The observation of elections has become an important tool in the promotion of democracy. Mosher points out that the U.S. State Department’s mission advances the interests of the American people, their safety and economic prosperity by leading the United States’ foreign policy through diplomacy, advocacy and assistance.

“I think this perfectly encapsulates the work I see my colleagues doing every day, and I feel extraordinarily lucky to have the opportunity to contribute to that mission,” he said.

Mosher grew up in the Dayton area and attended Centerville High School, where he became interested in global affairs after taking a course focused on historic periods and events that had unfolded during the students’ own lifetimes, notably the end of apartheid in South Africa, post-Tiananmen China and the Gulf War.

After meeting with an academic adviser who helped him choose political science as a major, Mosher was drawn to Wright State, all the more attractive for its proximity to a variety of businesses, nonprofits, government agencies and Wright-Patterson Air Force Base, all of which provided opportunities for internships, jobs and other activities.

“I could tell that the value of my education at Wright State would be excellent,” he said. “The quality of my professors was top-notch, and the learning environment provided the tools and opportunities a student needs to excel.
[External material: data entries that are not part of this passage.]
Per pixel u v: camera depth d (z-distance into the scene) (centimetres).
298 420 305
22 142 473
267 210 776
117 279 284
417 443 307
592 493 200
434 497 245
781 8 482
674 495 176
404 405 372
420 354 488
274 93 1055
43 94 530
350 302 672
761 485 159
I really felt the focus was on learning and developing, and not just in the classroom.”

At Wright State, Mosher took part in the Model United Nations Program, which introduced the U.S. Foreign Service to him as a career option. He also participated in several student organizations and internships that provided opportunities to develop leadership, public speaking and other soft skills that are crucial in his career.

Mosher earned a bachelor’s degree in political science in 2005. Although he had finished the coursework for his master’s degree in 2007, he decided to seek more experience abroad before graduating. So, Mosher joined the Peace Corps and spent two years as a community development volunteer and educator in western Ukraine.
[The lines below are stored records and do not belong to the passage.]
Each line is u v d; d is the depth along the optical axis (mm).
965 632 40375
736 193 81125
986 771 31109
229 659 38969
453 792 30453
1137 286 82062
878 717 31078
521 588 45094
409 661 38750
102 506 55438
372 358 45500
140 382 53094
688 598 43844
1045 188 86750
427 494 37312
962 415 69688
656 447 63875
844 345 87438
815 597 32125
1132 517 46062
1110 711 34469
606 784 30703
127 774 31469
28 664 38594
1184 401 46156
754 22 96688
Upon returning to Wright State in 2009, Mosher completed a final project about democratization in Ukraine and graduated in 2010.

Mosher then joined United States Agency for International Development (USAID), the federal agency responsible for administering civilian foreign aid and development and humanitarian assistance. He spent a year on a small military base in eastern Afghanistan, working closely with the U.S. military, the State Department and Afghan colleagues to monitor development projects.

After returning to Washington, D.C., Mosher worked in the Office of U.S. Foreign Disaster Assistance, the USAID office that provides humanitarian assistance to victims of conflict and natural disasters. He focused on East and Central Africa, making several trips to the region to monitor programs.

In 2014, Mosher joined the State Department as a Foreign Service officer, serving his first two-year tour as a vice consul in Moscow.

“In Moscow, I enjoyed the opportunity to return to a part of the world I know well and serve in an iconic city that I had only visited as a tourist while serving in the Peace Corps in neighboring Ukraine,” he said. “The relationship between the United States and Russia is an important and fascinating one, and I highly valued the opportunity to contribute to the U.S. Mission there.”

Mosher says working for the State Department has given him the opportunity to work on a wide variety of topics in many different environments while advancing U.S. interests abroad.

“The most exciting thing about a career in the Foreign Service in general is the constant change,” he said. “The job, scenery, language and living conditions are constantly changing. Every post is different and exciting in its own way.”